On January 10th, 1999, The Sopranos first debuted on HBO. The six-season series tells the story of Tony Soprano, a fictitious New Jersey mob boss who attempts to balance his criminal and family responsibilities with the help of his psychiatrist. Widely regarded as one of the best television shows to ever be produced, it has won 21 Primetime Emmy Awards and 5 Golden Globe Awards. However, the series has also faced its fair share of controversy among the Italian American community for perpetuating negative stereotypes.
Groups like the National Italian American Foundation, Order Sons of Italy in America, and Unico National all condemned the show for its depictions of Italian Americans. The Columbus Day Parade organizers in New York City even went as far as un-inviting multiple Sopranos cast members from participating in the 2002 parade for their contributions to the project.
That being said, a survey of 800 people conducted by Fairleigh Dickinson University found that two-thirds of the show’s national audience felt that Italian Americans were not portrayed negatively. For those that did find the portrayals to be offensive, this likely stemmed from general discontent surrounding the portrayals of the ethnic group as a whole in Hollywood, with very few instances of Americans of Italian descent holding high-level positions such as corporate executives, medical professionals, etc.
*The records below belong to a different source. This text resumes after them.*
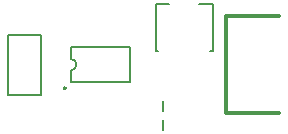
<source format=gbr>
%TF.GenerationSoftware,Altium Limited,Altium Designer,23.5.1 (21)*%
G04 Layer_Color=65535*
%FSLAX45Y45*%
%MOMM*%
%TF.SameCoordinates,DD9E7470-14DF-4C20-BCD2-90D554482088*%
%TF.FilePolarity,Positive*%
%TF.FileFunction,Legend,Top*%
%TF.Part,Single*%
G01*
G75*
%TA.AperFunction,NonConductor*%
%ADD34C,0.25400*%
%ADD35C,0.20000*%
%ADD36C,0.30000*%
D34*
X-293079Y-200000D02*
G03*
X-293079Y-200000I-6921J0D01*
G01*
D35*
X-250000Y-50000D02*
G03*
X-250000Y50000I0J50000D01*
G01*
X951769Y119737D02*
Y515262D01*
X840000D02*
X951769D01*
X469177Y119737D02*
Y515262D01*
X930000Y119737D02*
X951769D01*
X469177Y119737D02*
X490945Y119737D01*
X469177Y515262D02*
X580946D01*
X535000Y-550000D02*
Y-470000D01*
Y-390000D02*
Y-310000D01*
X-779700Y-254000D02*
Y254000D01*
X-500300D01*
X-779700Y-254000D02*
X-500300D01*
Y254000D01*
X-250000Y150000D02*
X250000D01*
X-250000Y50000D02*
Y150000D01*
Y-150000D02*
Y-50000D01*
Y-150000D02*
X250000D01*
Y150000D01*
D36*
X1066000Y-410000D02*
X1516000D01*
X1066000D02*
Y410000D01*
X1516000D01*
%TF.MD5,a9ef71ccf150ce77b05e201fcf9bf945*%
M02*

</source>
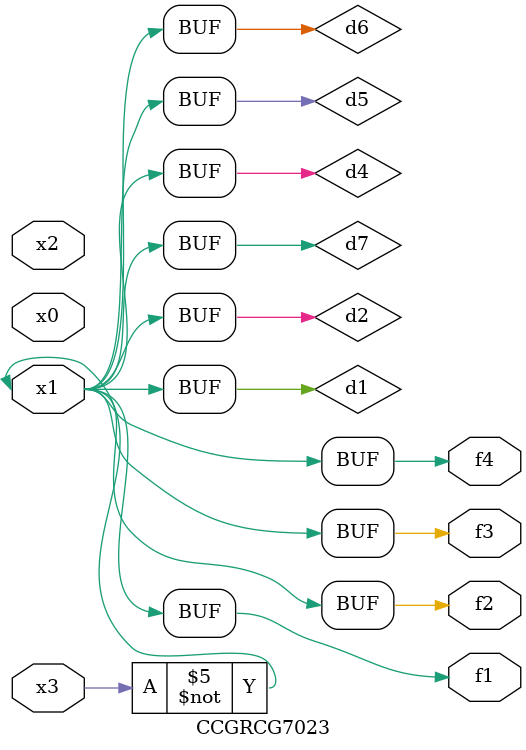
<source format=v>
module CCGRCG7023(
	input x0, x1, x2, x3,
	output f1, f2, f3, f4
);

	wire d1, d2, d3, d4, d5, d6, d7;

	not (d1, x3);
	buf (d2, x1);
	xnor (d3, d1, d2);
	nor (d4, d1);
	buf (d5, d1, d2);
	buf (d6, d4, d5);
	nand (d7, d4);
	assign f1 = d6;
	assign f2 = d7;
	assign f3 = d6;
	assign f4 = d6;
endmodule

</source>
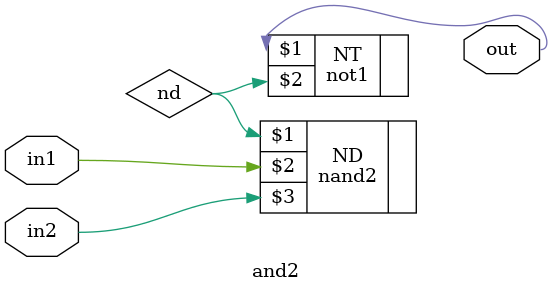
<source format=v>
module and2(out, in1, in2);
    input in1, in2;
    output out;

    wire nd;
    nand2 ND(nd, in1, in2);
    not1 NT(out, nd);
endmodule
</source>
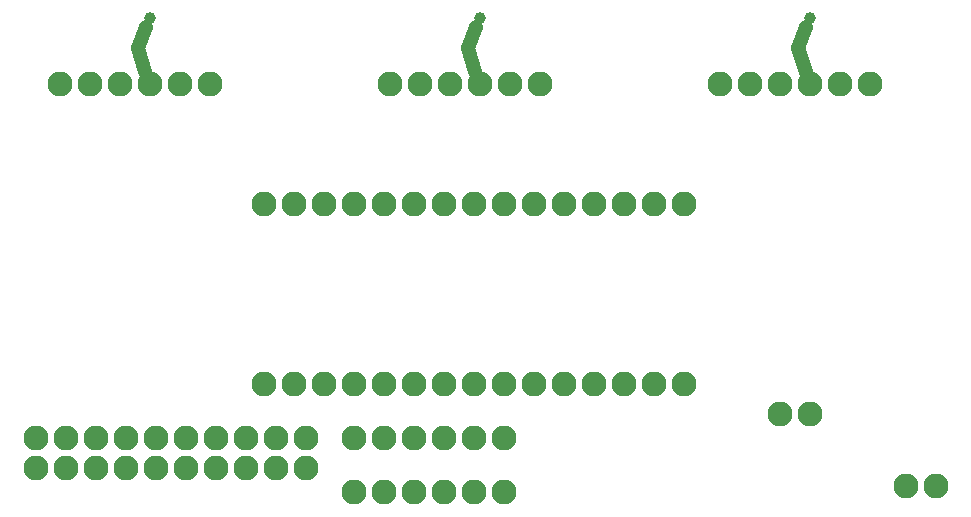
<source format=gbl>
G04 MADE WITH FRITZING*
G04 WWW.FRITZING.ORG*
G04 DOUBLE SIDED*
G04 HOLES PLATED*
G04 CONTOUR ON CENTER OF CONTOUR VECTOR*
%ASAXBY*%
%FSLAX23Y23*%
%MOIN*%
%OFA0B0*%
%SFA1.0B1.0*%
%ADD10C,0.083307*%
%ADD11C,0.039370*%
%ADD12C,0.048000*%
%LNCOPPER0*%
G90*
G70*
G54D10*
X861Y1202D03*
X961Y1202D03*
X1061Y1202D03*
X1161Y1202D03*
X1261Y1202D03*
X1361Y1202D03*
X1461Y1202D03*
X1561Y1202D03*
X1661Y1202D03*
X1761Y1202D03*
X1861Y1202D03*
X1961Y1202D03*
X2061Y1202D03*
X2161Y1202D03*
X2261Y1202D03*
X861Y602D03*
X961Y602D03*
X1061Y602D03*
X1161Y602D03*
X1261Y602D03*
X1361Y602D03*
X1461Y602D03*
X1561Y602D03*
X1661Y602D03*
X1761Y602D03*
X1861Y602D03*
X1961Y602D03*
X2061Y602D03*
X2161Y602D03*
X2261Y602D03*
X101Y322D03*
X201Y322D03*
X301Y322D03*
X401Y322D03*
X501Y322D03*
X601Y322D03*
X701Y322D03*
X801Y322D03*
X901Y322D03*
X1001Y322D03*
X101Y422D03*
X201Y422D03*
X301Y422D03*
X401Y422D03*
X501Y422D03*
X601Y422D03*
X701Y422D03*
X801Y422D03*
X901Y422D03*
X1001Y422D03*
X1661Y242D03*
X1561Y242D03*
X1461Y242D03*
X1361Y242D03*
X1261Y242D03*
X1161Y242D03*
X1661Y422D03*
X1561Y422D03*
X1461Y422D03*
X1361Y422D03*
X1261Y422D03*
X1161Y422D03*
X3001Y262D03*
X3101Y262D03*
X1281Y1602D03*
X1381Y1602D03*
X1481Y1602D03*
X1581Y1602D03*
X1681Y1602D03*
X1781Y1602D03*
X2381Y1602D03*
X2481Y1602D03*
X2581Y1602D03*
X2681Y1602D03*
X2781Y1602D03*
X2881Y1602D03*
X181Y1602D03*
X281Y1602D03*
X381Y1602D03*
X481Y1602D03*
X581Y1602D03*
X681Y1602D03*
X2681Y502D03*
X2581Y502D03*
G54D11*
X481Y1822D03*
X1581Y1822D03*
X2681Y1822D03*
G54D12*
X441Y1722D02*
X470Y1794D01*
D02*
X467Y1644D02*
X441Y1722D01*
D02*
X1567Y1644D02*
X1541Y1722D01*
D02*
X1541Y1722D02*
X1570Y1794D01*
D02*
X2668Y1644D02*
X2642Y1722D01*
D02*
X2642Y1722D02*
X2670Y1794D01*
G04 End of Copper0*
M02*
</source>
According to a study called “Psychological Perspectives on the Stigmatization of Italian Americans in the American Media” by Elizabeth G. Messina, 73% of the 1,078 films analyzed that featured Italian American characters portrayed these characters in a negative light. They are commonly represented as gangsters, racists, bimbos, and buffoons, which is inaccurate to say the least. While less than ¼ of 1 percent of Italian Americans participate in organized crime, this characterization in particular has been a dominant theme across the television and film industries – and for good reason.
Projects like The Godfather and Goodfellas have all performed extraordinarily well at the box office, raking in solid profits for the studios that created them. However, by following the mafia mold that has worked so well in the past, are these production companies to blame for repeatedly depicting this small subculture that seems to grab the attention of Italians and non-Italians alike? While these representations may not be fair or accurate, Hollywood will always be more concerned with their bottom line than the accuracy of representation – no matter how much they do not want to admit it. So how can we blame the TV studios for following the interests of their viewers? Perhaps the solution is not to demand the removal of negative portrayals, but to strike a balance with positive images of Italian Americans to give a more accurate representation of the group.
There is an argument to be made that some aspects of Italian American culture in the show are positive, like the importance of family, food, and faith. Yet, the characters are almost exclusively mafia members, with a few exceptions such as Dr. Jennifer Melfi and Artice Bucco. Maybe there would have been less controversy if more prominent recurring characters of Italian origins were present that held positions of authority outside of the organized crime world. On the other hand, maybe not. One thing is for sure – all groups, including Italian Americans, deserve to have their heritage represented on screen through characters that they can look to as role models as they navigate their sense of identity and self.